Return the lines below exactly, from the first one through the line that has "cells reveal medium". Leave out everything after it.

= DATA TO PROCESS =

•••

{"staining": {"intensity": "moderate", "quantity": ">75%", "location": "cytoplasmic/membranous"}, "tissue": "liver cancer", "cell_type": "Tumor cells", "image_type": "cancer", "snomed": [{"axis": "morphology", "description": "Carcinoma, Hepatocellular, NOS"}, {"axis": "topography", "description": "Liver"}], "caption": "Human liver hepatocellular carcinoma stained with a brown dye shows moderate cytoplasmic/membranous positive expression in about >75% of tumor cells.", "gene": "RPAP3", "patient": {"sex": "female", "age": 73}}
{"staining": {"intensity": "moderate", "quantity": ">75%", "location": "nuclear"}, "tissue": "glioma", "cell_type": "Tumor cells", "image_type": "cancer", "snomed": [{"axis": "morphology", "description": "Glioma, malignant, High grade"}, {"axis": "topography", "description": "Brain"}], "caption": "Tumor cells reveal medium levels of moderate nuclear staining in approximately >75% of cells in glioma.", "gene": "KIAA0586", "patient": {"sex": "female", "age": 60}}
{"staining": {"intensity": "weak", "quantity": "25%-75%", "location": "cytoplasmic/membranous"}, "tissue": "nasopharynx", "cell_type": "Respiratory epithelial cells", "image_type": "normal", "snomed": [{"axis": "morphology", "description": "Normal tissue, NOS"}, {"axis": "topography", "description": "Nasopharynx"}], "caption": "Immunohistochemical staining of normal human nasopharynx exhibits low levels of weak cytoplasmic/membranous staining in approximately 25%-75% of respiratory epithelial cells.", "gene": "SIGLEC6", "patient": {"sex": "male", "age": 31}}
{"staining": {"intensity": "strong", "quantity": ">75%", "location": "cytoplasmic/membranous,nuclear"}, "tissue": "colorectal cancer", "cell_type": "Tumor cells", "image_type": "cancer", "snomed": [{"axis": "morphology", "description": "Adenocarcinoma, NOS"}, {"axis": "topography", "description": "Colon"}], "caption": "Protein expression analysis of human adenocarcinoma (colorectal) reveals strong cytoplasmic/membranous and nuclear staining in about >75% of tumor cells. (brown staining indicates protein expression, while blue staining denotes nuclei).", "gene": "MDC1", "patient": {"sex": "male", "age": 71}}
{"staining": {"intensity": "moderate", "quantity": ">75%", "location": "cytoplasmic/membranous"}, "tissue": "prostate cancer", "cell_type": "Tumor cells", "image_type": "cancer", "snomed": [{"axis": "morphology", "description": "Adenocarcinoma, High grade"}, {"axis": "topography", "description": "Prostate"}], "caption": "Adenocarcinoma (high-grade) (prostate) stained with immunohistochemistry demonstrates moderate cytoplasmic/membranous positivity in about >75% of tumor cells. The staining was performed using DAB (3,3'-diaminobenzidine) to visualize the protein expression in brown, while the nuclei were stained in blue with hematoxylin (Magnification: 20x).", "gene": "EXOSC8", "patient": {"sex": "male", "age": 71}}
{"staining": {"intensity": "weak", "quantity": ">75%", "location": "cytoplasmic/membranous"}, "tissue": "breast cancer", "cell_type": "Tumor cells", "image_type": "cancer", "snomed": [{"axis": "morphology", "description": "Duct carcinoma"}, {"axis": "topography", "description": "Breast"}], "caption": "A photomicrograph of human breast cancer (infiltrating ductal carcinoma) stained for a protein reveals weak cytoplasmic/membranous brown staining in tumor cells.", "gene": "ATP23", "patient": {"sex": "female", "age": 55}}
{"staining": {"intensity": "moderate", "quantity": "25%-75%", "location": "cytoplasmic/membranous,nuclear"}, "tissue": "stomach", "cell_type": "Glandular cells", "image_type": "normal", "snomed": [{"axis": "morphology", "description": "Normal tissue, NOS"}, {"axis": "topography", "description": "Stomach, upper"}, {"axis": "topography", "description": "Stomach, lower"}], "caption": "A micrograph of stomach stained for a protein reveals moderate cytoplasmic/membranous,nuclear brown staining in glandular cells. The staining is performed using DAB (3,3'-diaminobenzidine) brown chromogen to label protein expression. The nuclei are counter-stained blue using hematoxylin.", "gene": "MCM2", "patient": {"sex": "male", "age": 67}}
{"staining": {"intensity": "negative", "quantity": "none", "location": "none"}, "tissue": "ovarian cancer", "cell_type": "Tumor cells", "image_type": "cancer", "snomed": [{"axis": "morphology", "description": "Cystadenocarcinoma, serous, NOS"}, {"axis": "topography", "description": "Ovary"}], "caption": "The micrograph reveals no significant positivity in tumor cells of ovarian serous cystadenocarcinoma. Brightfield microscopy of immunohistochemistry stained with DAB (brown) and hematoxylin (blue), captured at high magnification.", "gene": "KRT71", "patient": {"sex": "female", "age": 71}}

•••

= WORKED SOLUTION =
{"staining": {"intensity": "moderate", "quantity": ">75%", "location": "cytoplasmic/membranous"}, "tissue": "liver cancer", "cell_type": "Tumor cells", "image_type": "cancer", "snomed": [{"axis": "morphology", "description": "Carcinoma, Hepatocellular, NOS"}, {"axis": "topography", "description": "Liver"}], "caption": "Human liver hepatocellular carcinoma stained with a brown dye shows moderate cytoplasmic/membranous positive expression in about >75% of tumor cells.", "gene": "RPAP3", "patient": {"sex": "female", "age": 73}}
{"staining": {"intensity": "moderate", "quantity": ">75%", "location": "nuclear"}, "tissue": "glioma", "cell_type": "Tumor cells", "image_type": "cancer", "snomed": [{"axis": "morphology", "description": "Glioma, malignant, High grade"}, {"axis": "topography", "description": "Brain"}], "caption": "Tumor cells reveal medium levels of moderate nuclear staining in approximately >75% of cells in glioma.", "gene": "KIAA0586", "patient": {"sex": "female", "age": 60}}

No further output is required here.